From what I’ve tested with shader compilers - 1 multiplication will be 1 instruction atleast (if it’s just a scalar) and since those scalar parameters are dynamic (not just constants), compiler won’t be able to optimize them and reduce to the single command. Even if it’s 0 by default - compiler can’t rely on default value and since it can be changed anytime to anything.
So it’s either instruction count is wrong or there is some magic goes under the hood that I haven’t meet yet and can’t reproduce with shader compilers. If anyone has a clue what’s going on - I think that might be a really valuable information knowing that it actually does optimization that can be helpful to consider when it actually will work to make more performant shaders.

Furthermore OP, keep in mind that instruction count does not equal GPU cycles.

Yeah, that makes sense. Btw there is a trick with texture samplers - they considered to be time consuming which is true but compiler is smart in that way and while waiting for texture sample to finish it will do other shader math in parallel. Which is different with how it would work with other operations like arctan - it won’t be able to do anything else until current instruction is finished.

on that note. i wish there was a native mad instruction node. the literal fused multiply add instruction. gpus have that and it’s useful for a bunch of things, but the multiplyadd node does something else i don’t need.

In theory compiler should optimize it to native mad if it’s present on your gpu anyway, so there shouldn’t be a need for specific green node for this operation.

But that’s part of another topic I find interesting - do material functions add overhead and prevent compilers from optimizations or it works exactly as if material function graph would be of the original graph?
It’s a bit related to how Unreal explicitly states that custom nodes don’t support constant folding (I guess as other compiler optimization) - but I don’t get it why, it’s the same HLSL code under hood attached to the main shader, what could prevent it’s optimization?
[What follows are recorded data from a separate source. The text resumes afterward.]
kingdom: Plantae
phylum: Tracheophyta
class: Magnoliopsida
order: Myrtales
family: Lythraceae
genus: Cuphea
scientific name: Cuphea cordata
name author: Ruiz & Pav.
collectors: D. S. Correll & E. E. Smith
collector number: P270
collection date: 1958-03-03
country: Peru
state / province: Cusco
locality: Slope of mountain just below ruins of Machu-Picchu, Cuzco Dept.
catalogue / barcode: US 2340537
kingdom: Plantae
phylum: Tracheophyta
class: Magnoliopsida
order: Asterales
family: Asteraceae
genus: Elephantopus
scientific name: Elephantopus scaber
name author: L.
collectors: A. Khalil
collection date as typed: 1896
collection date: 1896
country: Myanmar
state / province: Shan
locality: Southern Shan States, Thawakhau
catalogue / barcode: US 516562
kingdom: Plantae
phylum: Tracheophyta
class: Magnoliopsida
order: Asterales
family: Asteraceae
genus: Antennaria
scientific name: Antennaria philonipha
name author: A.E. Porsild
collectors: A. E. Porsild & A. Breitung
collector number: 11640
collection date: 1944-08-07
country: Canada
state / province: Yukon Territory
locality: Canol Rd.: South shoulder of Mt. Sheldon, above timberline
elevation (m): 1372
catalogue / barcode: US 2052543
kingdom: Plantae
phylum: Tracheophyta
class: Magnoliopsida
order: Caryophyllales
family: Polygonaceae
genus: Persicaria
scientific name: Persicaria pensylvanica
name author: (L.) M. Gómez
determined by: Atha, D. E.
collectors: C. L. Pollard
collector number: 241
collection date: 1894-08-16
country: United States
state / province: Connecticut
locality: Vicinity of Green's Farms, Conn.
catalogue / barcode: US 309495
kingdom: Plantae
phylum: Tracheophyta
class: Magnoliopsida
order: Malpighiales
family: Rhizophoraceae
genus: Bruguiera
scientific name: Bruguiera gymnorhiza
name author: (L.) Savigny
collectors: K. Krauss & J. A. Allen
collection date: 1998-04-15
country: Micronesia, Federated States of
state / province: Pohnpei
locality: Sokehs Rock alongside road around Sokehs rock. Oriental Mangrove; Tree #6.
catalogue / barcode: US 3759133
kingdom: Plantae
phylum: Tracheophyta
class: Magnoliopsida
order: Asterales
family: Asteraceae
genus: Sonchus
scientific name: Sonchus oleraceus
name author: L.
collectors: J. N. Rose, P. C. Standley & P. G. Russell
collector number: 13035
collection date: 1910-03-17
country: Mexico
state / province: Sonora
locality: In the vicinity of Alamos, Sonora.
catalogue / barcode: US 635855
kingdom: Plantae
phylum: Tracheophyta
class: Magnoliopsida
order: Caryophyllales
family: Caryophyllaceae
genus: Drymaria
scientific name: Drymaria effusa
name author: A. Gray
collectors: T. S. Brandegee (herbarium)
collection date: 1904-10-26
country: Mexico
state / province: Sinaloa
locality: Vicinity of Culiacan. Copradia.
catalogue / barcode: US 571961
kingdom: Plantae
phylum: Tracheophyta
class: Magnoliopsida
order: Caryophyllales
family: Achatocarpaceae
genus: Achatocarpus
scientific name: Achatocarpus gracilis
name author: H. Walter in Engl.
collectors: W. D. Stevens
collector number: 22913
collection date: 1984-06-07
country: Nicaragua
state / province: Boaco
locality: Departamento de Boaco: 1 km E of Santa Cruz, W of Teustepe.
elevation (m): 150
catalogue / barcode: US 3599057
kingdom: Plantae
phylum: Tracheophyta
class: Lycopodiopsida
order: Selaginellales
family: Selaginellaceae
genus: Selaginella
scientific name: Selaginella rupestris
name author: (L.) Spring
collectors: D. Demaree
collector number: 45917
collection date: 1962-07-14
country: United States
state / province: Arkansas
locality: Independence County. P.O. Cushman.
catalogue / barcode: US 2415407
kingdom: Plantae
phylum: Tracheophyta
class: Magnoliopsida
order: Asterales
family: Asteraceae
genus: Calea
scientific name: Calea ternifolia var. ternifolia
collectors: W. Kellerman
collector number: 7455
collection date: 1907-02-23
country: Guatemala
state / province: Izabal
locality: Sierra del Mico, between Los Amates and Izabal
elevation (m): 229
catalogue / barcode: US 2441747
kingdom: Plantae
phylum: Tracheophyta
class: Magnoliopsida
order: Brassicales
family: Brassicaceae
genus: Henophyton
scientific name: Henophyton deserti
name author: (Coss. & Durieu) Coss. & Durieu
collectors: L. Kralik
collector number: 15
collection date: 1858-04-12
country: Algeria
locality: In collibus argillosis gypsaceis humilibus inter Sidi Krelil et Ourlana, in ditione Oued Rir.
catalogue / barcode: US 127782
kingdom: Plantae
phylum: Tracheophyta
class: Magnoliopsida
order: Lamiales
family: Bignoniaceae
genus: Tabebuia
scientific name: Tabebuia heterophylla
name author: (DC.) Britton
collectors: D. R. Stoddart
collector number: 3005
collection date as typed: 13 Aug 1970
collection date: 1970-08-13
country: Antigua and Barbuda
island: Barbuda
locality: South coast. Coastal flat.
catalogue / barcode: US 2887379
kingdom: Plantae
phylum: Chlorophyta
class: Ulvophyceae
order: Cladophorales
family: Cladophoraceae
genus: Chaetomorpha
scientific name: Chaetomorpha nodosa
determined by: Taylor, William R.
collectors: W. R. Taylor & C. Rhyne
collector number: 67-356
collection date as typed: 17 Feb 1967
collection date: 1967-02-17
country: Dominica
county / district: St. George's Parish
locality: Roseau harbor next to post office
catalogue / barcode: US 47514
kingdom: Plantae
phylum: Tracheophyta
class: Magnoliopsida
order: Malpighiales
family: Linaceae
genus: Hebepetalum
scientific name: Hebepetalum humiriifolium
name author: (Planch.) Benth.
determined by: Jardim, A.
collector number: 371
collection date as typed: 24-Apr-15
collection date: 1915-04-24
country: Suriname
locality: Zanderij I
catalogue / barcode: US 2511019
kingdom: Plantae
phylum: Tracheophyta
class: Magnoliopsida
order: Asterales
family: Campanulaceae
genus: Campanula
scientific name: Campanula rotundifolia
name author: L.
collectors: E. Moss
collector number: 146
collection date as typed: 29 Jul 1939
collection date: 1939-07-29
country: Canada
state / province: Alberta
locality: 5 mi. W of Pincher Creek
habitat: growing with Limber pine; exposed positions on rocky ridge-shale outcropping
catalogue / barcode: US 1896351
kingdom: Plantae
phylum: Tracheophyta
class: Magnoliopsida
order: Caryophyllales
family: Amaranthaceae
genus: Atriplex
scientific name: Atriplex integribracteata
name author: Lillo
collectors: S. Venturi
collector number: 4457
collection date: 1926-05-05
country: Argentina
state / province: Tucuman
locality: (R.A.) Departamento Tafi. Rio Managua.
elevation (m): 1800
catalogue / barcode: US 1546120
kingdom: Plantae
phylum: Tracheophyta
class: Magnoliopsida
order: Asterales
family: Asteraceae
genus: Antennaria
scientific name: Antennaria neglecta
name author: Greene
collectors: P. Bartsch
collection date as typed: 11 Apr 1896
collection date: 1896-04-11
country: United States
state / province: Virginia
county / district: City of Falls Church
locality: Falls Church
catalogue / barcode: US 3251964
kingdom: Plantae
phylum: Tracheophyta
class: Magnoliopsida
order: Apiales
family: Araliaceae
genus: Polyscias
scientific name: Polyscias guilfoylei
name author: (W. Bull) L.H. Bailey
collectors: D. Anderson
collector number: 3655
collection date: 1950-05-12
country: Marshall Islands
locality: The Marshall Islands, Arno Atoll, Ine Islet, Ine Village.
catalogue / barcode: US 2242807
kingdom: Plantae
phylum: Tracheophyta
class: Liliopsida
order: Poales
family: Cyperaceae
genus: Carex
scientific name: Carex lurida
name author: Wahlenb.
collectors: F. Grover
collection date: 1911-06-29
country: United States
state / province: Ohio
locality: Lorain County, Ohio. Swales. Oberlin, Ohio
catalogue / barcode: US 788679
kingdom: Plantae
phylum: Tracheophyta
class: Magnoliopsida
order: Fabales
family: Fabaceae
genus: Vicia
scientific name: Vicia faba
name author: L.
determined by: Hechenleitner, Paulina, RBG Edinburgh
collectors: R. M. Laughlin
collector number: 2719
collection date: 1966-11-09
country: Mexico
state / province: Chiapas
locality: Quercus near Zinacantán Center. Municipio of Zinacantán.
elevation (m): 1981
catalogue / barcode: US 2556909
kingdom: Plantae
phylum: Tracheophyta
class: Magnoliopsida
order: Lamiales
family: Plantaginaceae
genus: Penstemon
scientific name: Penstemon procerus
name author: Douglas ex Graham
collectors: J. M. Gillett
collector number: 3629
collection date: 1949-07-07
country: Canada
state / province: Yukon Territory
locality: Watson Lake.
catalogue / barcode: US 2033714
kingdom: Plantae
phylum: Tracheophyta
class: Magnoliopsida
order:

Andrej730 · November 20, 2023, 10:55am

I think I’ve found the explanation to this by exploring generated HLSL code.

difference between 50 multiplications and 0 multiplication is not present in the instruction count since it’s calculated outside the shader (presumably on CPU, which is very clever if compiler can actually do that) and passed to shader as already calculated value with Material.PreshaderBuffer.

1 instructions difference present can be caused not by actual multiplication instructions but by just connecting anything to the pin which makes some other parts of the shader active.

Though there is still a question when compiler is able to pass parts of the code to be calculated at PreshaderBuffer and how we can use it to our advantage writing shaders.

BananableOffense · November 20, 2023, 3:09pm

That would make sense. Non Material Instance Dynamic Params don’t change at runtime but can differ from instance to instance. Precomputing something like that to a buffer to store a value per material instance would allow everything to get skipped in exchange for a tiny amount of memory.

glitchered · November 20, 2023, 3:41pm

yep. looks like constant buffer input gets folded per shader/material. there’s logically no need to do this parameter code for every pixel. as soon as you plug a texture or any resource that is gpu local in a slot it will unfold from there, tho.

system · December 20, 2023, 3:42pm

This topic was automatically closed 30 days after the last reply. New replies are no longer allowed.